For the word "Vision", determine how many lines of the entries below contain it, and give only that number.

** Information follows **

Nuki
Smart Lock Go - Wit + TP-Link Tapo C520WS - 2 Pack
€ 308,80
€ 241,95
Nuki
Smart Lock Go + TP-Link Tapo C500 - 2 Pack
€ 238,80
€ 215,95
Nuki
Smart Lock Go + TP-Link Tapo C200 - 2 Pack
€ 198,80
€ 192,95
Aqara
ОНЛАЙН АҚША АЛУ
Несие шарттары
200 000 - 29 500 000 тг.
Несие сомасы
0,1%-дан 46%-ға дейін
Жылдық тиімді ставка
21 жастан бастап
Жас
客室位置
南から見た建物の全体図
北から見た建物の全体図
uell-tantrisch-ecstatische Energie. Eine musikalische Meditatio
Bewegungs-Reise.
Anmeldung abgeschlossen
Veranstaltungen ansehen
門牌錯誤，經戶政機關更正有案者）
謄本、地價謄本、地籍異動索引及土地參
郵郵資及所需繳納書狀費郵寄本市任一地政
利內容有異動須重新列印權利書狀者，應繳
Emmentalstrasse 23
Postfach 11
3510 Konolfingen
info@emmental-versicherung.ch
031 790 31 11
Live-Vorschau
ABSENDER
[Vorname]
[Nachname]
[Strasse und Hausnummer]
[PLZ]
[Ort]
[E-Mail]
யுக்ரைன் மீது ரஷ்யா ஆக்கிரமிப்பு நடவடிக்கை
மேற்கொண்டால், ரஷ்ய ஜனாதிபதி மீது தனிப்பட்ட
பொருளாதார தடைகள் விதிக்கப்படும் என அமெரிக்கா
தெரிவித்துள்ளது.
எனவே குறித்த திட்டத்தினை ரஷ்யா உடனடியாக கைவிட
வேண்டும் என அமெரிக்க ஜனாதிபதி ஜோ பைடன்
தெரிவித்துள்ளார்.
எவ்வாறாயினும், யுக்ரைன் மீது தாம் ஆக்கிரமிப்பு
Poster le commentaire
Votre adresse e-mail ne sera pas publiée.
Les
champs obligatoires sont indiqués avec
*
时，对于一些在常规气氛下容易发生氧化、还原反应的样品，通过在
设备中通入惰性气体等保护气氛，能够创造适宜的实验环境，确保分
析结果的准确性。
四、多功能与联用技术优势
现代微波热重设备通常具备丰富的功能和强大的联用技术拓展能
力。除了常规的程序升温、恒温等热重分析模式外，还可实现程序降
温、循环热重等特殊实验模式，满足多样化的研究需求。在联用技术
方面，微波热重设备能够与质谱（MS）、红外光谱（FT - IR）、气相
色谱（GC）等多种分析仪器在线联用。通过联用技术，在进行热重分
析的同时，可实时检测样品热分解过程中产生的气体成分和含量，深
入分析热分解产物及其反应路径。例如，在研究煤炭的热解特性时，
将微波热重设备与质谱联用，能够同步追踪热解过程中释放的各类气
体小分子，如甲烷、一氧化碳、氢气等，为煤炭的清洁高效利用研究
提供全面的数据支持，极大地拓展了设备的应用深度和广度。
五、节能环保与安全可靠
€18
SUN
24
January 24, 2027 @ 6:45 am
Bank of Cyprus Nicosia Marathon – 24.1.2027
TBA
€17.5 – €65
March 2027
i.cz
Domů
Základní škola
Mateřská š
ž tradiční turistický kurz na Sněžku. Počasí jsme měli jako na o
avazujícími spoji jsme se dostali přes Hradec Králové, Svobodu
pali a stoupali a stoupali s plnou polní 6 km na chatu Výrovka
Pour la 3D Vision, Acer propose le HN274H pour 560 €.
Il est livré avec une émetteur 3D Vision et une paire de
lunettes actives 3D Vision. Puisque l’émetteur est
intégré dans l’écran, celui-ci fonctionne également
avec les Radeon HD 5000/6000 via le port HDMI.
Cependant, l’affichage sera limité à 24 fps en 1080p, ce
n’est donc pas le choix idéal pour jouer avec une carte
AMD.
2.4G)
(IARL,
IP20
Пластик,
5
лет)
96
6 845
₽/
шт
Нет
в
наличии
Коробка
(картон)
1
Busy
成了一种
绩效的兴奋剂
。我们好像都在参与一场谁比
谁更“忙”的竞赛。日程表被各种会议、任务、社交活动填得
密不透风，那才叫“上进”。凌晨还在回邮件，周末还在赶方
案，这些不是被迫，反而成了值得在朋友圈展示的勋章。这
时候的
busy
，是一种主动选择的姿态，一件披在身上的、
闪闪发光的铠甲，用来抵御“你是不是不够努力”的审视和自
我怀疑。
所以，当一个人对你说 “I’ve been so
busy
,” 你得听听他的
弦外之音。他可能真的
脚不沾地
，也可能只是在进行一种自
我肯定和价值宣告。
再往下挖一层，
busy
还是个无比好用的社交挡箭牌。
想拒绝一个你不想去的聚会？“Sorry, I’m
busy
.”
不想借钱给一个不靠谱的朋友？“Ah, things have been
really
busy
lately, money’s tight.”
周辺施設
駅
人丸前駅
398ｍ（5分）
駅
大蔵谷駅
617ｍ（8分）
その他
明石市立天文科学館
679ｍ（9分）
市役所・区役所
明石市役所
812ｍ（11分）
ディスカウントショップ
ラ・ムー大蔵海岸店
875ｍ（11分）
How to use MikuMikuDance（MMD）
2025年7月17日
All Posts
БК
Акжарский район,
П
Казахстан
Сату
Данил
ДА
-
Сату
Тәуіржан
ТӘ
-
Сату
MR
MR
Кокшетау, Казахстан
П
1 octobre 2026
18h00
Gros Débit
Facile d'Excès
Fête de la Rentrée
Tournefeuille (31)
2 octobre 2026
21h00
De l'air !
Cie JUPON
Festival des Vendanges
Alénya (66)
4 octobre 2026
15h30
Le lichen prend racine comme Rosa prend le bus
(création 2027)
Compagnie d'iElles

** End of Information **

--- Response ---
3